作業内容:
- 1) 出産費用に関する抜粋によると、東京などの大都市と地方の出産費用には平均でどれくらいの開きがあると聞くとされていますか。
- 2) 出産費用の全国一律化を論じた抜粋の最後の文に続けて、この文章を書き進めてください。

抜粋箇所:
-*-

NPO法人お産子育て向上委員会 理事 小林哲朗
出産費用を全国一律にする?
今までは自費診療だった正常分娩の出産費用を保険適用にするとか、実質的な負担をゼロにするとかという話が進められているようです。
保険適用するということは料金を全国一律にするのかなと思いますが、出産費用は東京などの大都市と地方ではかなりの差があり、平均で20万円以上の開きがあるとも聞きます。大都市の料金に合わせてくれたら地方の産婦人科は喜ぶかもしれませんが、なかなかそうはならないでしょう。
しかも、平均以下の料金の産婦人科であればともかく、施設にお金を掛けたり、医療スタッフを充実させたりして付加価値を上げて、平均以上の高い料金でやっている産院からすれば、料金が低くなって定額になるというようなことになれば死活問題となります。
料金を定額にするとどうなるのか?
そうするとどうなるのか?
例えば基本のサービスをトコトン削り、大半をオプションにして追加料金を取ったり、何かと言い訳をつけて検査や処置を増やしたりする。
あるいは会陰切開や点滴のように、医療処置ではあるものの、今までは料金全体に込みで入れてあり、あえて請求していなかったものも全部請求するようにする。
吸引、帝王切開なども増えるかもしれません。
また豪華な料理、こだわりの料理を売りにしている所も基本サービスとして提供することはなかなか出来なくなるかもしれません。もらうお金は一緒なのに、費用ばかりが掛かるからです。

-*-

保存済みデータ項目:
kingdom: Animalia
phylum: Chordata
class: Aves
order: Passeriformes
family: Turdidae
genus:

-*-

各設問の解答:
- 1) 平均で20万円以上の開きがあると聞く、とされています。

- 2)
そもそも、今は産院によって宿泊日数もまちまちですから、これもどう設定するのかが問題となります。海外の国のように、基本は1泊2日とか2泊3日とかにして、後はオプションとしたり、産後ケアサービスとして別のサービスにしたりするとかというのもあるかもしれません。
お産の質そのものが変わる
定額ということになると、全体で稼げる額がほぼ決まってくるわけですから、地域や施設の規模にもよりますが、もし割に合わないとなれば、閉院したり、コストが高い産科医から、助産師をより活用した出産に重点を移したりする所も出てくる可能性もあるのではないかと考えられます。
いずれにしても、本人の負担がどうかというのとは別に、産科施設が受け取る出産1件あたりの料金が定額になればお産の質そのものが変わるのは間違いないでしょう。
2024年4月から出産育児一時金が引き上げられたことで、大都市近郊以外の地域では実質的な負担はないかわずかになっていますので、市民としては、負担がどうなるかという問題と併せて、この質の問題についても関心を持って見ていく必要があるでしょう。